Despite not having a firmed up agreement with city officials as to how to pump water in the proposed casino facility as well as how to dispose and treat sewage from that same facility, Penn National Gaming Inc. is moving ahead with its plans to break ground on the proposed $400 million Columbus, Ohio casino. In fact, the company is still in a heated court battle with city officials after it filed a complaint earlier this month alleging the city government of pressuring the company to bend to its whims resulting to setbacks in construction and potential opening. Penn National President Tim Wilmott expressed optimism as he addressed the assembled crowd during the short ceremony. “I’ve never found it so difficult to spend $400 million, but we still believe in Central Ohio,” said Wilmott who only mentioned the current dilemma facing Penn National Gaming in passing. As expected, city officials were not present to attend the program.
Wilmott’s remarks were the abbreviated form of a debacle that has lasted for months and centers around the efforts of Penn National Gaming to put up the Hollywood Casino Columbus project in the area only to be met with “harsh and oppressive” response by Columbus city officials. Penn has already done considerable work in getting the proposal to where it currently is, courting Ohio voters to approve a total of four Ohio casinos – Cleveland, Toledo, Cincinnati, and Columbus – during a vote in November 2009. The hiccup with the city government began when Penn National proposed to move the original location of the casino from the Arena District to the old Delphi Automotive Plant on the west side of the city closer to Franklin Township. The city responded to those actions by not approving Penn’s request for water supply and sewage treatment from the plant, insisting that Penn should honor its initial word of annexing the property into the city.
Another complication to the already convoluted story is the Columbus Dispatch’s petition to refuse a zoning certificate for the casino property until Penn has ironed out its differences with the local government. A subsidiary of the Dispatch Printing Co., the Columbus Dispatch has always been a Penn nemesis since the casino was still first proposed. “We are perplexed and trying to figure out their motive,” said Wilmott in reference to the Dispatch’s actions. He adds that the likely conjecture is one of direct opposition to the idea of having a casino in Columbus by the high honchos at the company despite the fact that citizens have already voted to approve the construction of such a facility. The approval was re-validated by the many that attended the groundbreaking ceremony as everyone extolled the ability of such a big project to provide jobs for locals looking to get back into the workforce after the gripping effects of the last recession.
For Chris Haydocy, for example, his auto dealership which sits right beside the casino site will benefit from the influx of new people coming into the area.

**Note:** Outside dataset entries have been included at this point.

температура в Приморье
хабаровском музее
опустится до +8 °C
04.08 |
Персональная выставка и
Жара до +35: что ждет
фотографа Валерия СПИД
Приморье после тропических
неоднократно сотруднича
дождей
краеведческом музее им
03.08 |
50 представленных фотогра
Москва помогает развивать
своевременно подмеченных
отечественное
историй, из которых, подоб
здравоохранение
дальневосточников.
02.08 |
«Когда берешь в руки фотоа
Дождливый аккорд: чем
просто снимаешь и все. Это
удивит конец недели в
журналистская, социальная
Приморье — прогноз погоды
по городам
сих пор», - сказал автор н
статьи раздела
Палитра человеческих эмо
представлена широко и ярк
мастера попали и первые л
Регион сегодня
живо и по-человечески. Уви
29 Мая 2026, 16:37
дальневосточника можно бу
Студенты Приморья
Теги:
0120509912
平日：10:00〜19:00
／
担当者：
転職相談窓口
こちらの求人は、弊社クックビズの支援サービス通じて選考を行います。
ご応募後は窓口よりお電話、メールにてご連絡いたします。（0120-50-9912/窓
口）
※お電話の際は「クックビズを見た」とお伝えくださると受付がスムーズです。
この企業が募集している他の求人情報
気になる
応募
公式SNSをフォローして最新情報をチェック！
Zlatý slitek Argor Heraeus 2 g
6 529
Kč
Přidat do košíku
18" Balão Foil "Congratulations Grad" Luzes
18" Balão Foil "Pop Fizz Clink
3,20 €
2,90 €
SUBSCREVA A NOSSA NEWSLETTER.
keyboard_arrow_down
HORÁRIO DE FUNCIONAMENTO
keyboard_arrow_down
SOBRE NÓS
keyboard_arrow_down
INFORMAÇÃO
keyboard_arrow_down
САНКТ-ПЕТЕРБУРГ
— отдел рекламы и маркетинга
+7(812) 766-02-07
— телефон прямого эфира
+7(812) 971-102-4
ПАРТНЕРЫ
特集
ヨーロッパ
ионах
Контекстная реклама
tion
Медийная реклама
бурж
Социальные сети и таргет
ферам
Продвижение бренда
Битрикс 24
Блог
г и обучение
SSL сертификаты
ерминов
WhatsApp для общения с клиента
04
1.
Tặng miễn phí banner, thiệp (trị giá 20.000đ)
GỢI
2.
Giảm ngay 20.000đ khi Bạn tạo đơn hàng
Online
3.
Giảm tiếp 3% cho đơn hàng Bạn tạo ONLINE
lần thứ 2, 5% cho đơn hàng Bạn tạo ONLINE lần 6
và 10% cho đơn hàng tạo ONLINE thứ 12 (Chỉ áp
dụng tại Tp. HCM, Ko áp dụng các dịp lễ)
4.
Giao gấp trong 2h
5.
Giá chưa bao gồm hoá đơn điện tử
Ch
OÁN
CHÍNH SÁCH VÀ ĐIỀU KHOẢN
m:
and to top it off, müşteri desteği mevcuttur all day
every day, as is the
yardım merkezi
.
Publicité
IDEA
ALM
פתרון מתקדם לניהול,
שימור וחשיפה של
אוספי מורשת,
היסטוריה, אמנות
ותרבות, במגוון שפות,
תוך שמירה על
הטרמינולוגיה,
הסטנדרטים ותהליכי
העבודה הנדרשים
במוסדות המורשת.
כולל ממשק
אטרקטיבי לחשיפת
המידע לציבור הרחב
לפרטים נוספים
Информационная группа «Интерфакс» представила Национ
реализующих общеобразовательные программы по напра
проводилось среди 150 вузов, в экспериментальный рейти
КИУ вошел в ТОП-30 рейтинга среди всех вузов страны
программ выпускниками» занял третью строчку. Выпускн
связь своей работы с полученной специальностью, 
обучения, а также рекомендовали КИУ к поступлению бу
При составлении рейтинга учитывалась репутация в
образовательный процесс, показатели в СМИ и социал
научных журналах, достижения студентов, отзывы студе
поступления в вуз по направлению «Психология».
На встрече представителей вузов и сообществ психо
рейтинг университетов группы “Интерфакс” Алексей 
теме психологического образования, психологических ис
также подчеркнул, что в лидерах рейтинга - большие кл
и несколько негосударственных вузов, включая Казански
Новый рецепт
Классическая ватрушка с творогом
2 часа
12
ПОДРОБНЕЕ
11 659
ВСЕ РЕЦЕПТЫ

Haydocy says this is one of the reasons why community leaders went out of their way to try to bring the casino to the west side nearer to local businesses. Haydocy cites a recent label on the area as the “emptiest neighborhood in 2009” after high residential and commercial vacancies pushed a lot of the businesses and people away from where the casino will soon rise. All in all, a total of 3,500 jobs is expected to be created for the construction phase while another 2,000 will benefit from permanent employment once the facility opens in the second half of 2012 following an 18-month construction plan. Penn insists that more than 90 percent of the 2,000 permanent jobs will go to residents in the area who are still reeling from the last recession.
The expected tax revenue amounting to $63 in annual payments would also go a long way into helping public school districts continue running despite a tight state budget. “Not only is it a company of integrity,” said Lewis Smoot, CEO of the Smoot Construction Co based in Columbus,“but it has a real commitment to diversity and inclusion. This will be a lot of jobs at a time when we need to bring our economy back.”